A qualified personal residence trust is a special type of irrevocable trust designed to hold a first or second home to reduce potential estate taxes after death.
Creating a Personal Residence Trust
A personal residence trust is formed by the use of a trust agreement, which also contains its governing terms. The agreement must conform to IRS rules and regulations regarding personal residence trusts and any applicable local statutory requirements. You, as the settlor or person who is granting the trust, must determine whom to name as trustee. Your trustee will manage the trust, and while you can name yourself, you'll need to name a successor trustee to take up the reins in case something happens to you.
You'll name your beneficiaries -- the persons receiving the property -- in your trust agreement. After you've created a legally binding personal residence trust agreement, you must transfer the legal ownership of the property to the trust. This is usually accomplished by drafting a new deed that gives the property to the trust and filing the document in the appropriate local land records office.
As gifts above a certain amount must be reported to the IRS for tax purposes ($14,000 in total gifts is allowed for each individual in 2017), you'll have to get your property appraised by a professional real estate appraiser for gift tax reasons. An appraiser will determine the fair market value of your property. The gift is reported to the IRS on Form 709, the United States Gift (and Generation-Skipping Transfer Tax) Return, per the IRS. Your personal residence trust is irrevocable, so you cannot end, alter, modify or otherwise change its terms after creation.
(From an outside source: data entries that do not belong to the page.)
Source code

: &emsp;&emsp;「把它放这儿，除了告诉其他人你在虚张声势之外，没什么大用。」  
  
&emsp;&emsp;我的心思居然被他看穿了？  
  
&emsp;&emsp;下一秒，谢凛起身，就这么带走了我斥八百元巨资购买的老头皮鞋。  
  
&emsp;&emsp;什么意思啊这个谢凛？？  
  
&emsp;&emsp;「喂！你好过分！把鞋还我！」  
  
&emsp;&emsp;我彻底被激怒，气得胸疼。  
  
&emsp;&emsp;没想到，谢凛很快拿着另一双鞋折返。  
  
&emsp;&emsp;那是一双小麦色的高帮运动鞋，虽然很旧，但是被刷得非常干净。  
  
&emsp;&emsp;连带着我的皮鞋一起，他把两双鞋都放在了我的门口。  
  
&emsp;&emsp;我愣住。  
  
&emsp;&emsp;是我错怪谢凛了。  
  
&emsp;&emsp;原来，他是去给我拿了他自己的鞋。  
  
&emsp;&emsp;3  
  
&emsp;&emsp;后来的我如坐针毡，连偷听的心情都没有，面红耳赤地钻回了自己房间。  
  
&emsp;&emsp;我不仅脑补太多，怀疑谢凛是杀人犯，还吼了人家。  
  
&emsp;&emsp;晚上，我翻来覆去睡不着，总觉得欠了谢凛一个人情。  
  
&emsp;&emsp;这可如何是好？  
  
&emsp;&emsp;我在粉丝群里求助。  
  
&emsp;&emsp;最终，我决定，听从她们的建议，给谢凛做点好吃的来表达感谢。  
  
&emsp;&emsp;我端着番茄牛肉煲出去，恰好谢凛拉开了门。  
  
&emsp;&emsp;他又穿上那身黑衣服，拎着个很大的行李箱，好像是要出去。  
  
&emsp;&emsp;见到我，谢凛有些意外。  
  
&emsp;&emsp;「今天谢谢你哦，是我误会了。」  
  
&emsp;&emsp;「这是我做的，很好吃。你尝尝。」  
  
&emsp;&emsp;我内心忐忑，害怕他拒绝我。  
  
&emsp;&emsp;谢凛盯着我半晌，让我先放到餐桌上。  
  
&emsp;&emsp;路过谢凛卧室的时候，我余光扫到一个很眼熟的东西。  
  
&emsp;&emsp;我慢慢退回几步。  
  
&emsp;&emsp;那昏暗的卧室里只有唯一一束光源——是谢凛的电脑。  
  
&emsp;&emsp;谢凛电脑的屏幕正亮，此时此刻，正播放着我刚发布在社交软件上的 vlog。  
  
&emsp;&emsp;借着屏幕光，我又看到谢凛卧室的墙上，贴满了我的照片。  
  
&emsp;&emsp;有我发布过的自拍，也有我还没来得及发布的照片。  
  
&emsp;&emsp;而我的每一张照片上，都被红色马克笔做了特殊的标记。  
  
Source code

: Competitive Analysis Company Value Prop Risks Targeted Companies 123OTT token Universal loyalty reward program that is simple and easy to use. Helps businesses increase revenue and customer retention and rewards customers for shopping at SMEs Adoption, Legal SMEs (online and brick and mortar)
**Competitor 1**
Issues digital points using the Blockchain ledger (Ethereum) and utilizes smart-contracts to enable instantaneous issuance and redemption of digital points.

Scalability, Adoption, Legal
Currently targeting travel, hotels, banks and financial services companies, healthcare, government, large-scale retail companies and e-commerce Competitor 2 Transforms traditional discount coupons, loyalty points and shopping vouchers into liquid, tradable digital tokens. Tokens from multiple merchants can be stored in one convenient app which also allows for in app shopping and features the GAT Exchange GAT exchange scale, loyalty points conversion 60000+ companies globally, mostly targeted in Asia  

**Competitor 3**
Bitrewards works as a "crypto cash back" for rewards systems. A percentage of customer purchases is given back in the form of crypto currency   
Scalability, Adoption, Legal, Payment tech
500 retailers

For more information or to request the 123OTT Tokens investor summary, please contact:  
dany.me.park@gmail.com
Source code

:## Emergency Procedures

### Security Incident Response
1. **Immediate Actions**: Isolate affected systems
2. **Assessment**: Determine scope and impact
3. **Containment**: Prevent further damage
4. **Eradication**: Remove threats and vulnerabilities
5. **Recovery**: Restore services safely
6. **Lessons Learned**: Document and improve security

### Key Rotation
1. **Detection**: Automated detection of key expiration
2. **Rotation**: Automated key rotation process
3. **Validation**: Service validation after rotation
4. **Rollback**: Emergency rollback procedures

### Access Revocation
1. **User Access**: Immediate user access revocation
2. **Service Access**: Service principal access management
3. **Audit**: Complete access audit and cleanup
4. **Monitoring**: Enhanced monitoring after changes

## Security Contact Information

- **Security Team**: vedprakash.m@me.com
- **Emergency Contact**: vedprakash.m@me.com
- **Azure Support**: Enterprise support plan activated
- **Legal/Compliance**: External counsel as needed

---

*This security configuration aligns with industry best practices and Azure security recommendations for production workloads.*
The trust must meet the requirements set forth by the Internal Revenue Service to enjoy the associated tax benefits and is not the same as a living trust.
The Personal Use Period
According to US law, you must retain the right to live in the property for a number of years, which is referred to as the personal use period. During this time, you're responsible for paying all bills associated with the property, such as local taxes, and handling all the repair and upkeep for your beneficiary's benefit. You may use the property in just the same way as you did before you created the trust, as you've retained the legal right to use it fully.
Once your stated personal use period ends, you're required to transfer legal property ownership to your named beneficiary and must pay rent if you continue to reside there. The rent payments are not held as gifts to your beneficiaries at that point, so the money is not subject to gift tax and will further reduce your taxable estate while passing the money on to your beneficiary. The amount you pay must be considered fair market rent for the area and the type of property.
Consider your stated term with care. If you were to pass away before the trust ends, your property will be included as part of your taxable estate, defeating the very purpose of the trust. As with all estate decisions that involve substantial assets, it is prudent to speak with a trusted professional.